What you have to do |
Rewrite the part of the material that opens with the line containing "pose: elev=133.1 azim=114.3" and closes with the line containing "Dot at: (365, 350)", changing "roll" to "bank" and leaving everything else as it is. Give only those lines.

Extracted material |
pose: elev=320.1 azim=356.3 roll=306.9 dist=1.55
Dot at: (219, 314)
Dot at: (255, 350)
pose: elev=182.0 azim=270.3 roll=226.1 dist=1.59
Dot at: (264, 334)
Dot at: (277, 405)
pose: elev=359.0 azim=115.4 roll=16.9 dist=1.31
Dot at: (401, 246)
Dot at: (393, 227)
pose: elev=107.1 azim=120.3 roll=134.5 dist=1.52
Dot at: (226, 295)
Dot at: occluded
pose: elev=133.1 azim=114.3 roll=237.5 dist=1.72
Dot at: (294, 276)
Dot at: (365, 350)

...

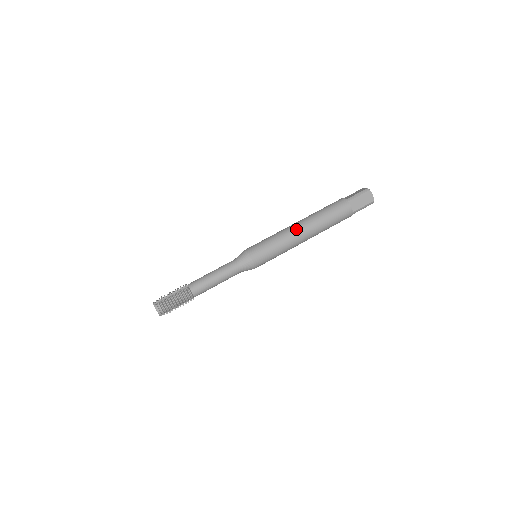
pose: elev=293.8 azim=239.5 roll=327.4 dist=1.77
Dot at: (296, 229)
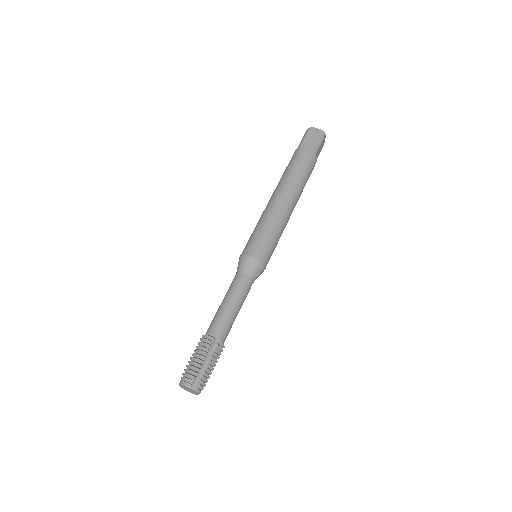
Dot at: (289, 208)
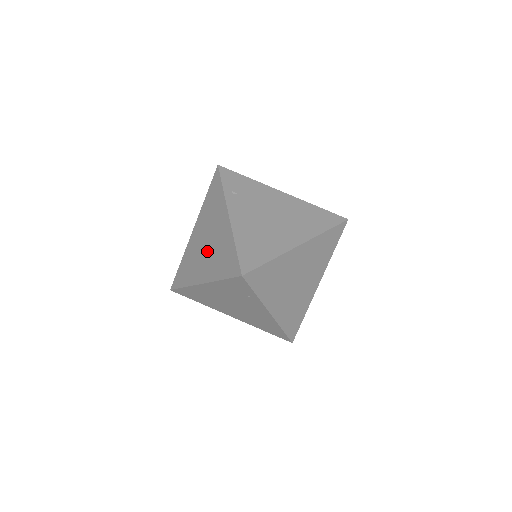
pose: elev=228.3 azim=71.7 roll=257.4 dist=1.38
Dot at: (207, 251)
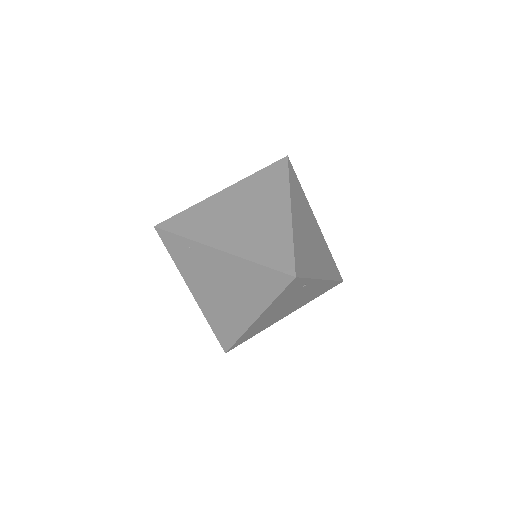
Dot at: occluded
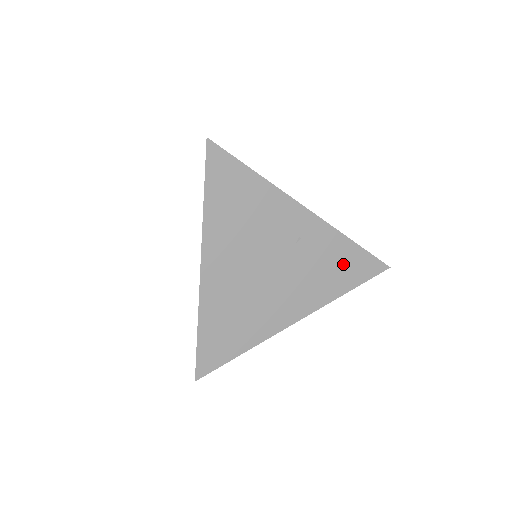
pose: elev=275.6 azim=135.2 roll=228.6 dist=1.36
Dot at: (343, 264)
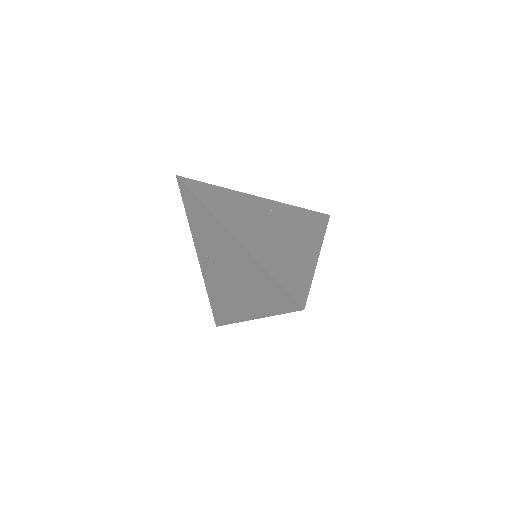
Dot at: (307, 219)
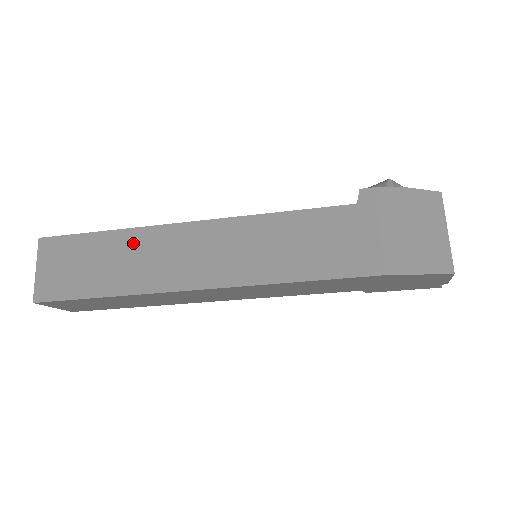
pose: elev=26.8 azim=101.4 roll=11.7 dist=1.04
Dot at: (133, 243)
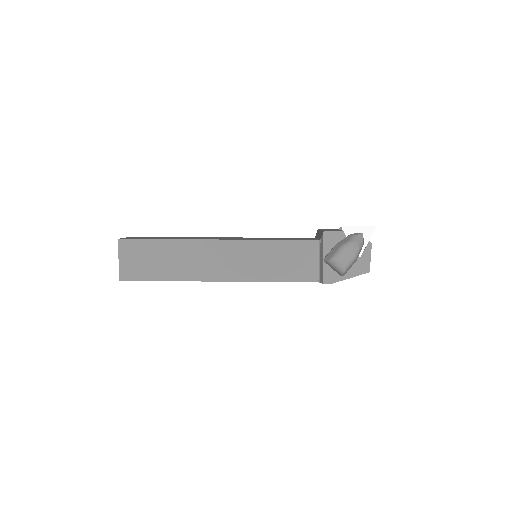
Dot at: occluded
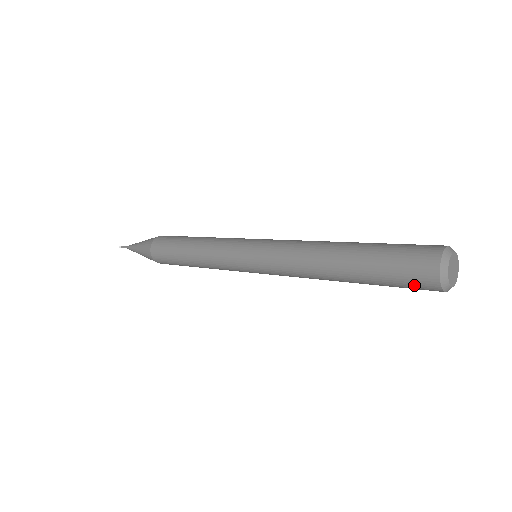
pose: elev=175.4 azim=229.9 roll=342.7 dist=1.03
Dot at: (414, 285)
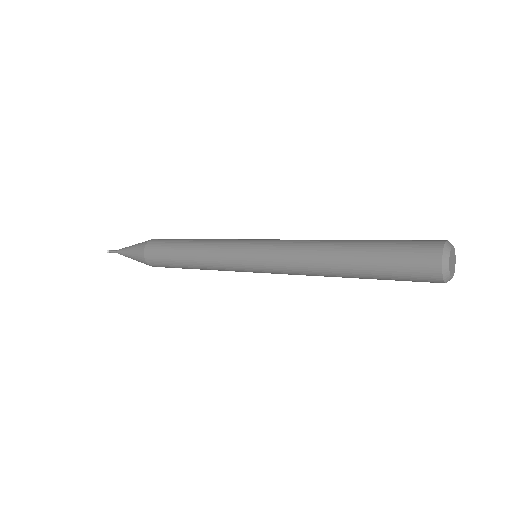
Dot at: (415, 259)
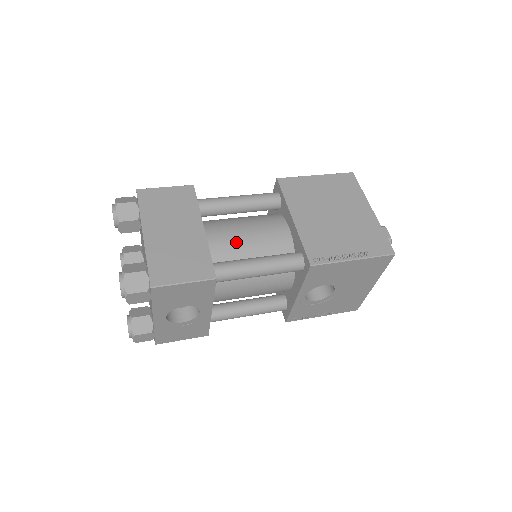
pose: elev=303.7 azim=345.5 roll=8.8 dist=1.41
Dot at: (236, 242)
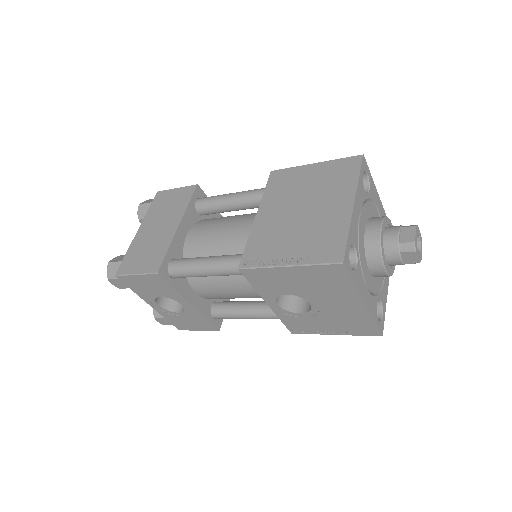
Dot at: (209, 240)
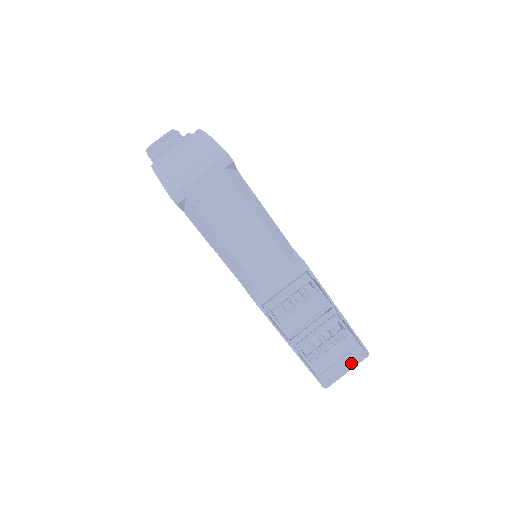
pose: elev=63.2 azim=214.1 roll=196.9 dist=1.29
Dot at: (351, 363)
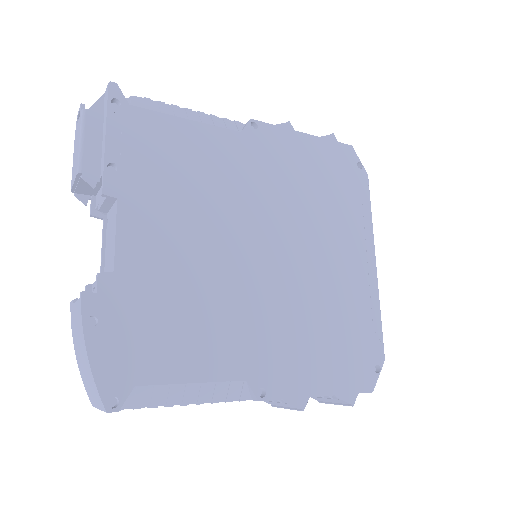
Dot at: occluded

Exercise answer |
pose: elev=133.1 azim=114.3 bank=237.5 dist=1.72
Dot at: (294, 276)
Dot at: (365, 350)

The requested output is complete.